El procedimiento fue realizado por personal de Guardaparques Nacionales, que detectó el ingreso indebido a una zona restringida al uso público.
Desde el organismo recordaron que el cierre se encuentra debidamente señalizado e informado a través de los canales oficiales del área protegida.
Según explicaron las autoridades, la restricción responde a las acciones que se llevan adelante en el marco del Proyecto Huemul, una iniciativa impulsada por el Parque Nacional Lanín y la Fundación Huilo Huilo para restaurar ambientes estratégicos y favorecer la recuperación de esta especie emblemática de la Patagonia andina.
Actualmente, los equipos técnicos desarrollan una nueva etapa de trabajo en distintos sectores de Queñi, enfocada en el control del jabalí europeo, considerado una de las especies exóticas invasoras que más afectan los ecosistemas de la región.
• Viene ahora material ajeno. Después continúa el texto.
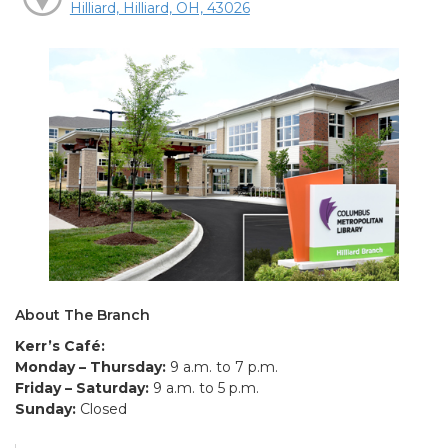
Hilliard, Hilliard, OH, 43026
About The Branch
Kerr’s Café:
Monday – Thursday:
9 a.m. to 7 p.m.
Friday – Saturday:
9 a.m. to 5 p.m.
Sunday:
Closed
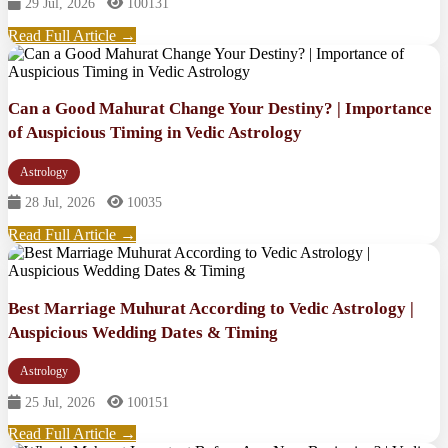
29 Jul, 2026
100131
Read Full Article →
Can a Good Mahurat Change Your Destiny? | Importance
of Auspicious Timing in Vedic Astrology
Astrology
28 Jul, 2026
10035
Read Full Article →
Best Marriage Muhurat According to Vedic Astrology |
Auspicious Wedding Dates & Timing
Astrology
25 Jul, 2026
100151
Read Full Article →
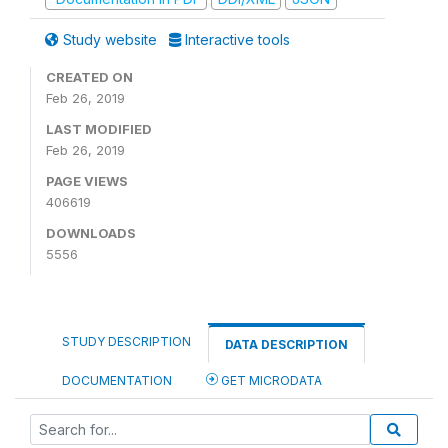
Study website
Interactive tools
CREATED ON
Feb 26, 2019
LAST MODIFIED
Feb 26, 2019
PAGE VIEWS
406619
DOWNLOADS
5556
STUDY DESCRIPTION
DATA DESCRIPTION
DOCUMENTATION
GET MICRODATA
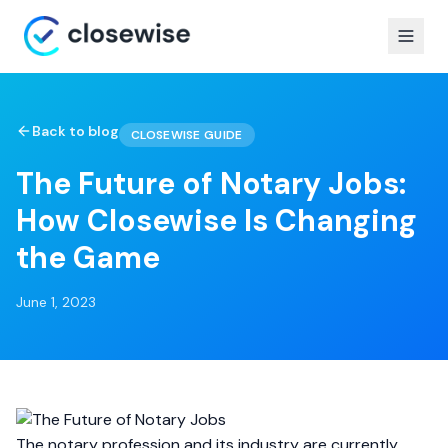
Back to blog
CLOSEWISE GUIDE
The Future of Notary Jobs:
How Closewise Is Changing
the Game
June 1, 2023
The notary profession and its industry are currently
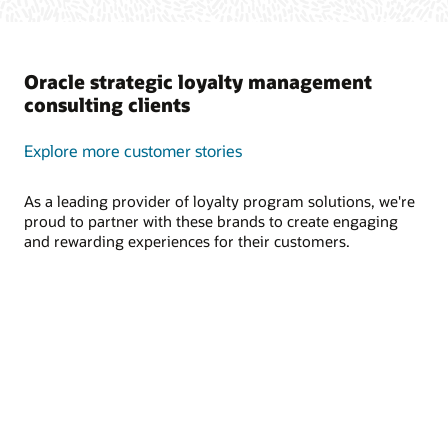
Oracle strategic loyalty management
consulting clients
Explore more customer stories
As a leading provider of loyalty program solutions, we're
proud to partner with these brands to create engaging
and rewarding experiences for their customers.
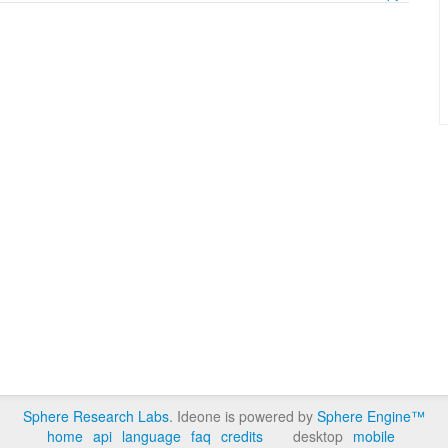
Sphere Research Labs
. Ideone is powered by
Sphere Engine™
home
api
language
faq
credits
desktop
mobile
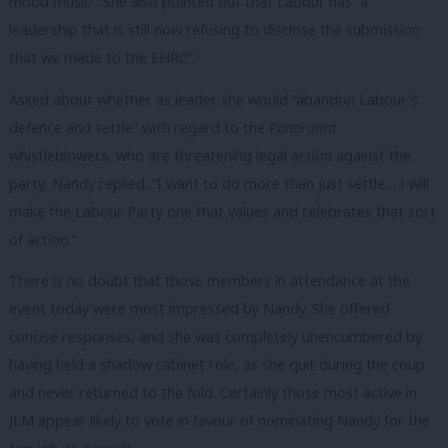
mood music”. She also pointed out that Labour has “a
leadership that is still now refusing to disclose the submission
that we made to the EHRC”.
Asked about whether as leader she would “abandon Labour’s
defence and settle” with regard to the
Panorama
whistleblowers, who are threatening legal action against the
party, Nandy replied: “I want to do more than just settle… I will
make the Labour Party one that values and celebrates that sort
of action.”
There is no doubt that those members in attendance at the
event today were most impressed by Nandy. She offered
concise responses, and she was completely unencumbered by
having held a shadow cabinet role, as she quit during the coup
and never returned to the fold. Certainly those most active in
JLM appear likely to vote in favour of nominating Nandy for the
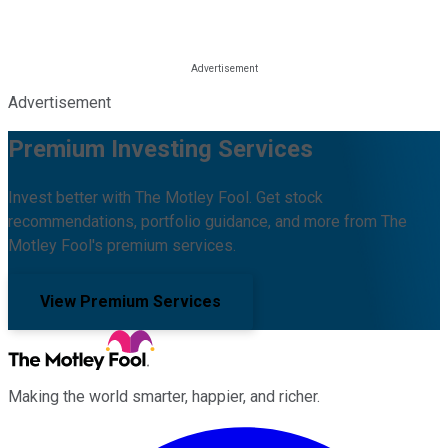
Advertisement
Premium Investing Services
Invest better with The Motley Fool. Get stock
recommendations, portfolio guidance, and more from The
Motley Fool's premium services.
View Premium Services
Making the world smarter, happier, and richer.
Facebook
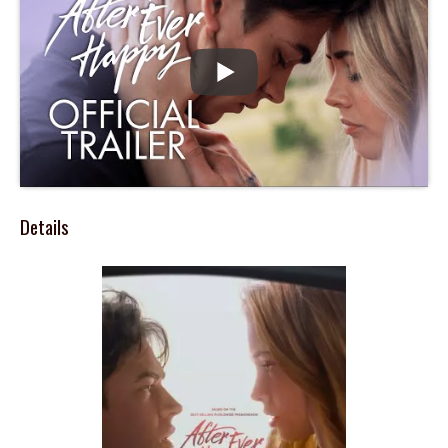
Details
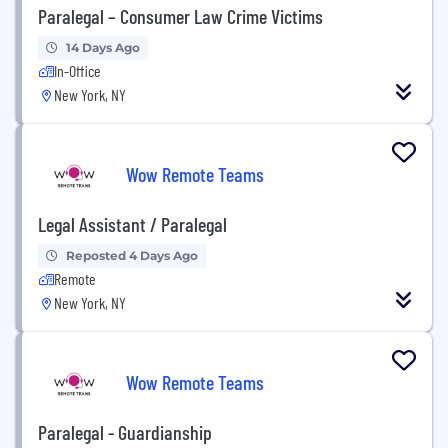
Paralegal – Consumer Law Crime Victims
14 Days Ago
In-Office
New York, NY
Wow Remote Teams
Legal Assistant / Paralegal
Reposted 4 Days Ago
Remote
New York, NY
Wow Remote Teams
Paralegal - Guardianship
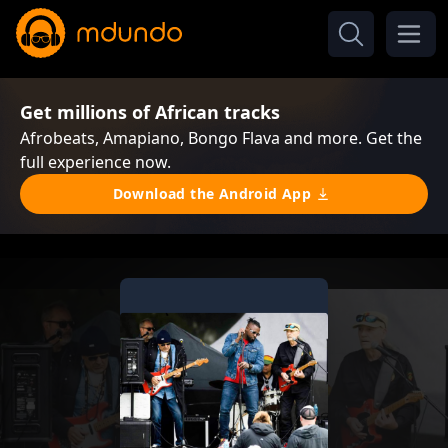
Get millions of African tracks
Afrobeats, Amapiano, Bongo Flava and more. Get the
full experience now.
Download the Android App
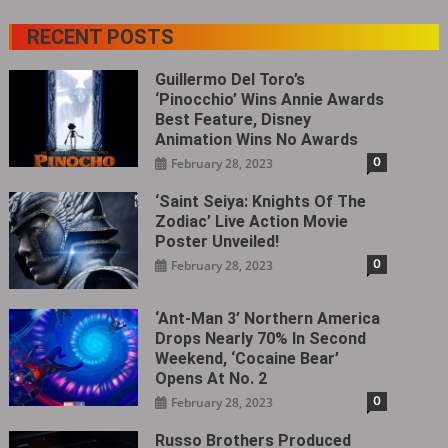
RECENT POSTS
Guillermo Del Toro’s
‘Pinocchio’ Wins Annie Awards
Best Feature, Disney
Animation Wins No Awards
0
February 28, 2023
‘Saint Seiya: Knights Of The
Zodiac’ Live Action Movie
Poster Unveiled!
0
February 28, 2023
‘Ant-Man 3’ Northern America
Drops Nearly 70% In Second
Weekend, ‘Cocaine Bear’
Opens At No. 2
0
February 28, 2023
Russo Brothers Produced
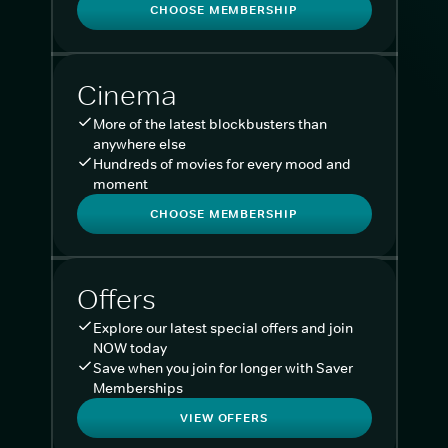
CHOOSE MEMBERSHIP
Cinema
More of the latest blockbusters than
anywhere else
Hundreds of movies for every mood and
moment
CHOOSE MEMBERSHIP
Offers
Explore our latest special offers and join
NOW today
Save when you join for longer with Saver
Memberships
VIEW OFFERS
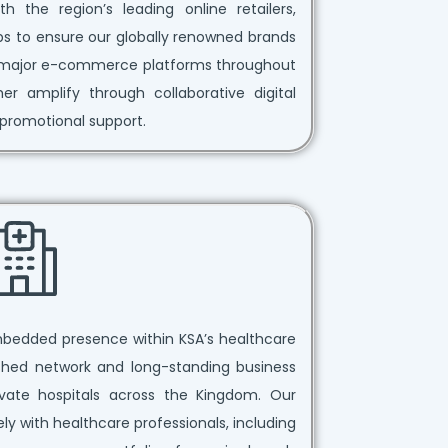
h the region’s leading online retailers,
ips to ensure our globally renowned brands
ss major e-commerce platforms throughout
 amplify through collaborative digital
promotional support.
mbedded presence within KSA’s healthcare
ished network and long-standing business
vate hospitals across the Kingdom. Our
ly with healthcare professionals, including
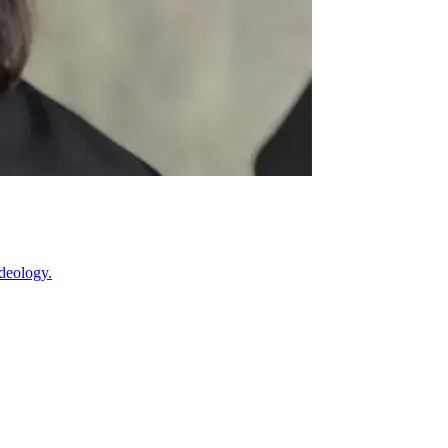
ideology.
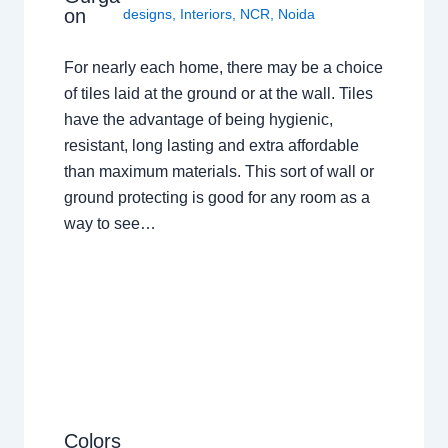
on
designs
,
Interiors
,
NCR
,
Noida
For nearly each home, there may be a choice
of tiles laid at the ground or at the wall. Tiles
have the advantage of being hygienic,
resistant, long lasting and extra affordable
than maximum materials. This sort of wall or
ground protecting is good for any room as a
way to see…
Colors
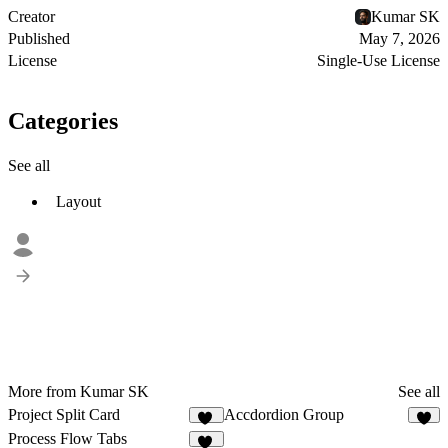
Creator
Kumar SK
Published
May 7, 2026
License
Single-Use License
Categories
See all
Layout
More from Kumar SK
See all
Project Split Card
Accdordion Group
49
Process Flow Tabs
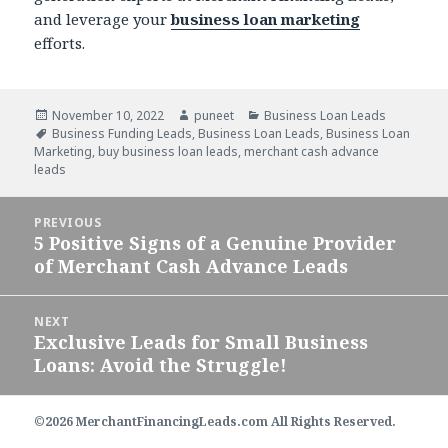
and leverage your
business loan marketing
efforts.
Posted
November 10, 2022
Author
puneet
Categories
Business Loan Leads
on
Tags
Business Funding Leads
,
Business Loan Leads
,
Business Loan
Marketing
,
buy business loan leads
,
merchant cash advance
leads
Post
PREVIOUS
navigation
5 Positive Signs of a Genuine Provider
Previous
of Merchant Cash Advance Leads
post:
NEXT
Exclusive Leads for Small Business
Next
Loans: Avoid the Struggle!
post:
©2026 MerchantFinancingLeads.com All Rights Reserved.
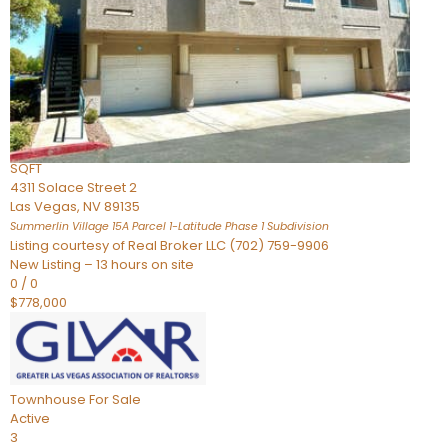
Condominium
For Sale
Active
2
BEDS
3
TOTAL BATHS
2,262
SQFT
4311 Solace Street 2
Las Vegas
,
NV
89135
Summerlin Village 15A Parcel 1-Latitude Phase 1
Subdivision
Listing courtesy of Real Broker LLC (702) 759-9906
New Listing – 13 hours on site
0
/
0
$778,000
Townhouse
For Sale
Active
3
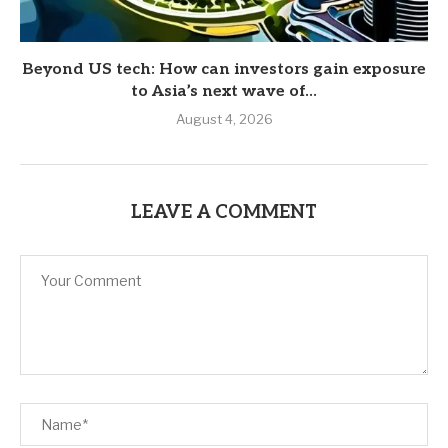
Beyond US tech: How can investors gain exposure
to Asia’s next wave of...
August 4, 2026
LEAVE A COMMENT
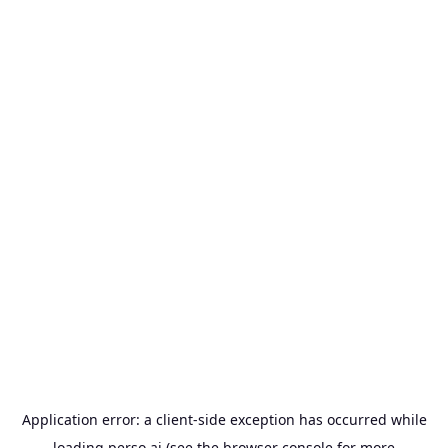
Application error: a
client
-side exception has occurred while
loading
perso.ai
(see the
browser console
for more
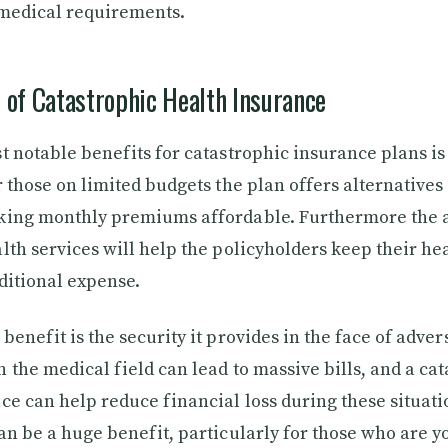
 medical requirements.
 of Catastrophic Health Insurance
 notable benefits for catastrophic insurance plans is t
r those on limited budgets the plan offers alternatives
king monthly premiums affordable. Furthermore the a
lth services will help the policyholders keep their he
ditional expense.
enefit is the security it provides in the face of advers
 the medical field can lead to massive bills, and a ca
ce can help reduce financial loss during these situati
an be a huge benefit, particularly for those who are 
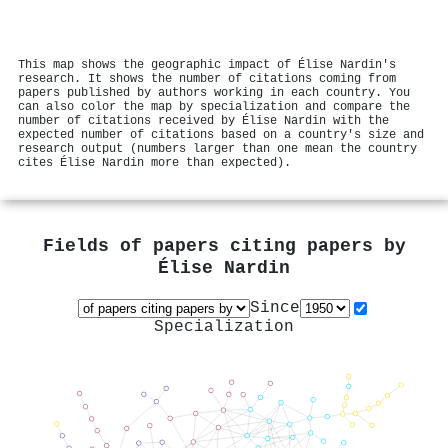
This map shows the geographic impact of Élise Nardin's
research. It shows the number of citations coming from
papers published by authors working in each country. You
can also color the map by specialization and compare the
number of citations received by Élise Nardin with the
expected number of citations based on a country's size and
research output (numbers larger than one mean the country
cites Élise Nardin more than expected).
Fields of papers citing papers by
Élise Nardin
Since
Specialization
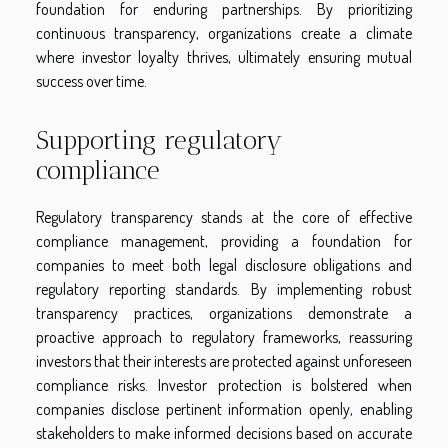
foundation for enduring partnerships. By prioritizing
continuous transparency, organizations create a climate
where investor loyalty thrives, ultimately ensuring mutual
success over time.
Supporting regulatory
compliance
Regulatory transparency stands at the core of effective
compliance management, providing a foundation for
companies to meet both legal disclosure obligations and
regulatory reporting standards. By implementing robust
transparency practices, organizations demonstrate a
proactive approach to regulatory frameworks, reassuring
investors that their interests are protected against unforeseen
compliance risks. Investor protection is bolstered when
companies disclose pertinent information openly, enabling
stakeholders to make informed decisions based on accurate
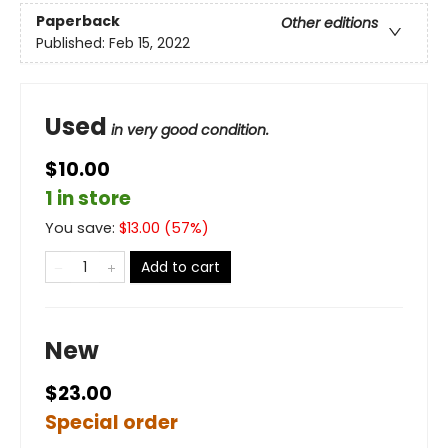
Paperback
Other editions
Published:
Feb 15, 2022
Used
in very good condition.
$10.00
1 in store
You save:
$
13.00
(
57
%)
Add to cart
New
$23.00
Special order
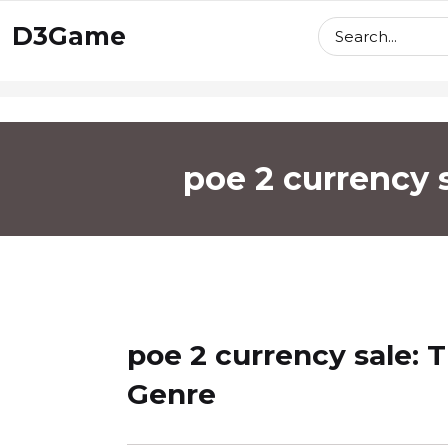
skip
D3Game
to
content
poe 2 currency 
poe 2 currency sale: 
Genre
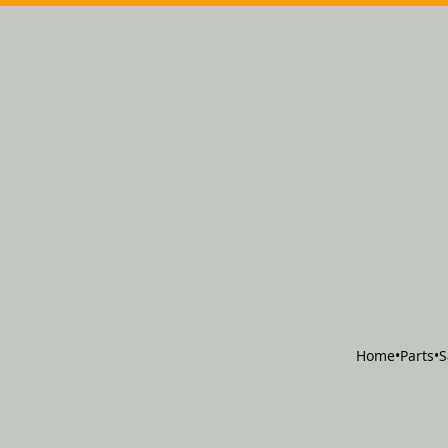
Home
•
Parts
•
S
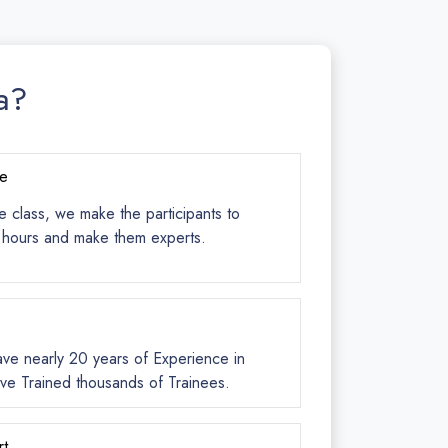
a?
ce
e class, we make the participants to
s hours and make them experts.
ave nearly 20 years of Experience in
ve Trained thousands of Trainees.
rt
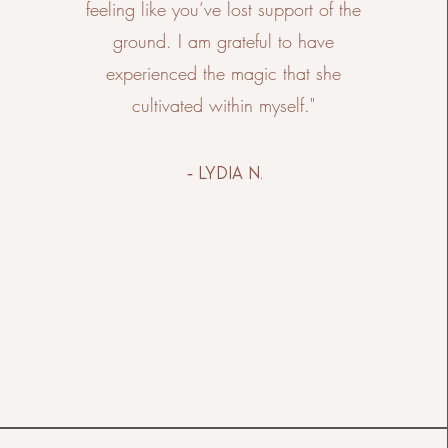
feeling like you’ve lost support of the
ground. I am grateful to have
experienced the magic that she
cultivated within myself."
- lydia n.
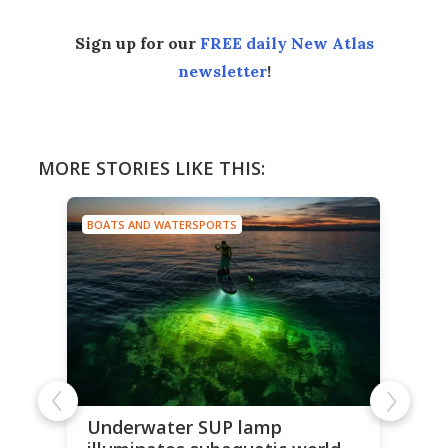
Sign up for our
FREE daily New Atlas
newsletter
!
MORE STORIES LIKE THIS:
BOATS AND WATERSPORTS
Underwater SUP lamp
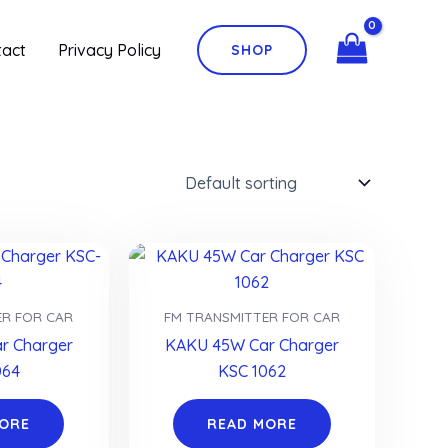
tact
Privacy Policy
SHOP
ER FOR CAR
FM TRANSMITTER FOR CAR
r Charger
KAKU 45W Car Charger
064
KSC 1062
MORE
READ MORE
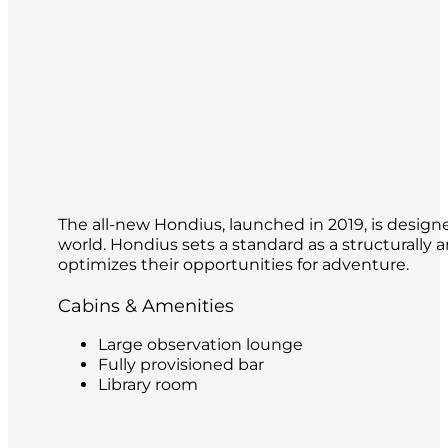
The all-new Hondius, launched in 2019, is design
world. Hondius sets a standard as a structurally 
optimizes their opportunities for adventure.
Cabins & Amenities
Large observation lounge
Fully provisioned bar
Library room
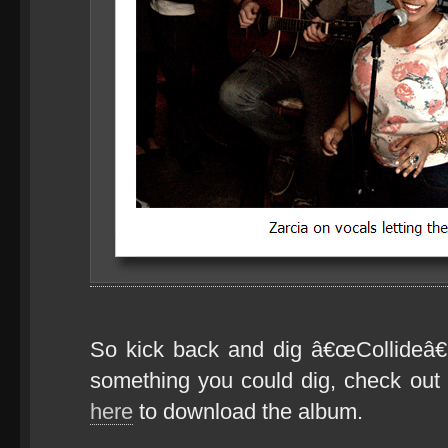
So kick back and dig â€œCollideâ€
something you could dig, check ou
here
to download the album.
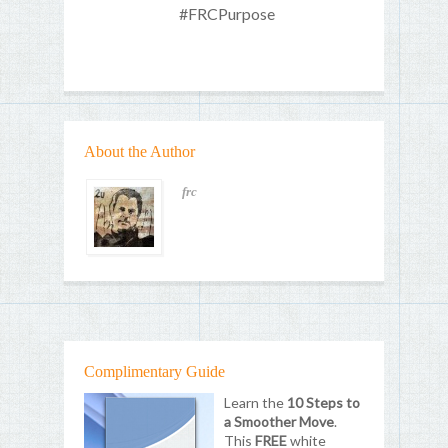
#FRCPurpose
About the Author
frc
Complimentary Guide
Learn the
10 Steps to
a Smoother Move
.
This
FREE
white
Estas acciones buscan mejorar las condiciones del hábitat del huemul (Hippocamelus bisulcus), declarado Monumento Natural Nacional y catalogado entre los mamíferos más amenazados del país.
Las autoridades recordaron que permanece prohibido el ingreso y tránsito de personas en varios sectores donde se ejecutan tareas de manejo y conservación ambiental.
Las áreas alcanzadas por la restricción son:
– Queñi
– Pampa Caruin (Pucará)
– Lago Venados
– Cerro Acol
Desde el organismo remarcaron que el incumplimiento de estas disposiciones no solo constituye una infracción a la normativa vigente, sino que además puede comprometer el desarrollo de los trabajos de conservación que se realizan en el territorio.
Uno de los logros más destacados del Proyecto Huemul fue el registro nuevamente de ejemplares en el área de Queñi luego de casi tres décadas sin avistamientos confirmados en el sector.
Este hecho es considerado clave para la recuperación de la especie en la región y representa un avance significativo en los esfuerzos de restauración ambiental.
En este contexto, el control de especies invasoras y la reducción de las perturbaciones humanas son señalados como factores fundamentales para consolidar los avances alcanzados y garantizar la preservación de uno de los ecosistemas más valiosos de la cordillera neuquina.
Finalmente, desde el Parque Nacional Lanín reiteraron el pedido a residentes, turistas y visitantes para que respeten las áreas cerradas y la señalización instalada, con el objetivo de no interferir en las acciones de conservación que se desarrollan en el parque.